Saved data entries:
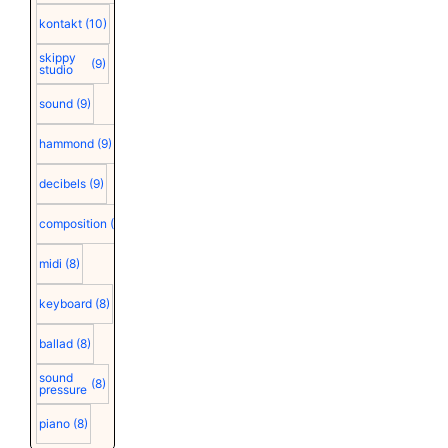
kontakt
(10)
skippy
(9)
studio
sound
(9)
hammond
(9)
decibels
(9)
composition
(9)
midi
(8)
keyboard
(8)
ballad
(8)
sound
(8)
pressure
piano
(8)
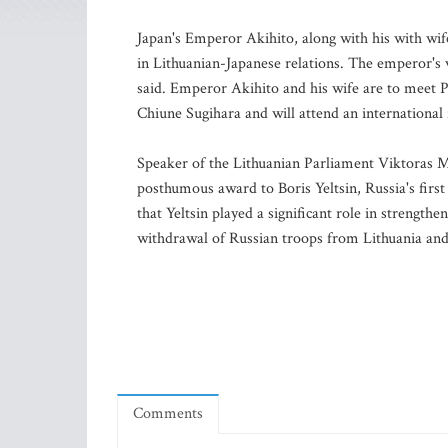
Japan's Emperor Akihito, along with his with wife
in Lithuanian-Japanese relations. The emperor's v
said. Emperor Akihito and his wife are to meet 
Chiune Sugihara and will attend an international f
Speaker of the Lithuanian Parliament Viktoras Mu
posthumous award to Boris Yeltsin, Russia's first
that Yeltsin played a significant role in strength
withdrawal of Russian troops from Lithuania and
Comments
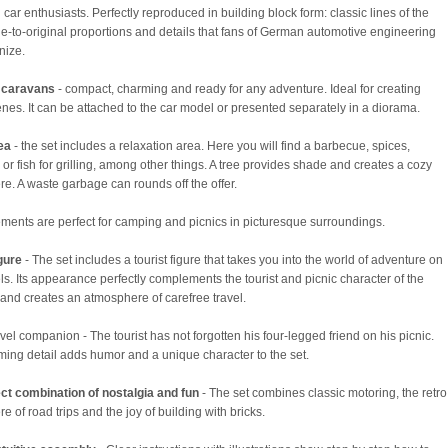
 car enthusiasts. Perfectly reproduced in building block form: classic lines of the
ue-to-original proportions and details that fans of German automotive engineering
nize.
 caravans
- compact, charming and ready for any adventure. Ideal for creating
cenes. It can be attached to the car model or presented separately in a diorama.
rea
- the set includes a relaxation area. Here you will find a barbecue, spices,
or fish for grilling, among other things. A tree provides shade and creates a cozy
e. A waste garbage can rounds off the offer.
ments are perfect for camping and picnics in picturesque surroundings.
igure
- The set includes a tourist figure that takes you into the world of adventure on
ls. Its appearance perfectly complements the tourist and picnic character of the
t and creates an atmosphere of carefree travel.
ravel companion - The tourist has not forgotten his four-legged friend on his picnic.
ming detail adds humor and a unique character to the set.
ct combination of nostalgia and fun
- The set combines classic motoring, the retro
 of road trips and the joy of building with bricks.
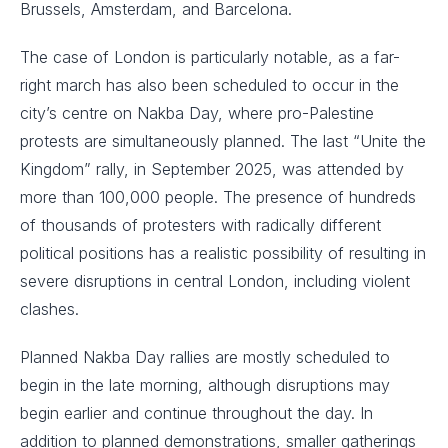
Brussels, Amsterdam, and Barcelona.
The case of London is particularly notable, as a far-
right march has also been scheduled to occur in the
city’s centre on Nakba Day, where pro-Palestine
protests are simultaneously planned. The last “Unite the
Kingdom” rally, in September 2025, was attended by
more than 100,000 people. The presence of hundreds
of thousands of protesters with radically different
political positions has a realistic possibility of resulting in
severe disruptions in central London, including violent
clashes.
Planned Nakba Day rallies are mostly scheduled to
begin in the late morning, although disruptions may
begin earlier and continue throughout the day. In
addition to planned demonstrations, smaller gatherings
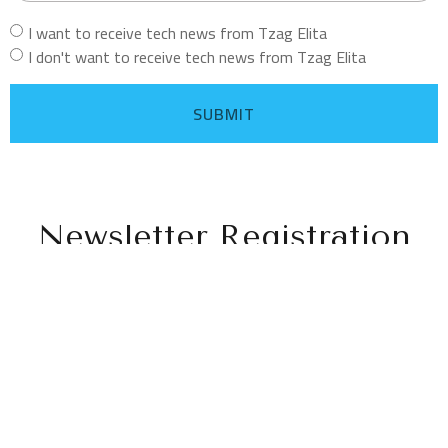
I want to receive tech news from Tzag Elita
I don't want to receive tech news from Tzag Elita
SUBMIT
Newsletter Registration
Follow Us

TASK BRIEF: Could you retype every record exactly, leaving the pictures out?

ANSWER SPACE:
kontakt
(10)
skippy
(9)
studio
sound
(9)
hammond
(9)
decibels
(9)
composition
(9)
midi
(8)
keyboard
(8)
ballad
(8)
sound
(8)
pressure
piano
(8)
Japan's Emperor Akihito, along with his with wife
in Lithuanian-Japanese relations. The emperor's v
said. Emperor Akihito and his wife are to meet 
Chiune Sugihara and will attend an international f
Speaker of the Lithuanian Parliament Viktoras Mu
posthumous award to Boris Yeltsin, Russia's first
that Yeltsin played a significant role in strength
withdrawal of Russian troops from Lithuania and
Comments
 car enthusiasts. Perfectly reproduced in building block form: classic lines of the
ue-to-original proportions and details that fans of German automotive engineering
nize.
 caravans
- compact, charming and ready for any adventure. Ideal for creating
cenes. It can be attached to the car model or presented separately in a diorama.
rea
- the set includes a relaxation area. Here you will find a barbecue, spices,
or fish for grilling, among other things. A tree provides shade and creates a cozy
e. A waste garbage can rounds off the offer.
ments are perfect for camping and picnics in picturesque surroundings.
igure
- The set includes a tourist figure that takes you into the world of adventure on
ls. Its appearance perfectly complements the tourist and picnic character of the
t and creates an atmosphere of carefree travel.
ravel companion - The tourist has not forgotten his four-legged friend on his picnic.
ming detail adds humor and a unique character to the set.
ct combination of nostalgia and fun
- The set combines classic motoring, the retro
 of road trips and the joy of building with bricks.
Brussels, Amsterdam, and Barcelona.
The case of London is particularly notable, as a far-
right march has also been scheduled to occur in the
city’s centre on Nakba Day, where pro-Palestine
protests are simultaneously planned. The last “Unite the
Kingdom” rally, in September 2025, was attended by
more than 100,000 people. The presence of hundreds
of thousands of protesters with radically different
political positions has a realistic possibility of resulting in
severe disruptions in central London, including violent
clashes.
Planned Nakba Day rallies are mostly scheduled to
begin in the late morning, although disruptions may
begin earlier and continue throughout the day. In
addition to planned demonstrations, smaller gatherings
I want to receive tech news from Tzag Elita
I don't want to receive tech news from Tzag Elita
SUBMIT
Newsletter Registration
Follow Us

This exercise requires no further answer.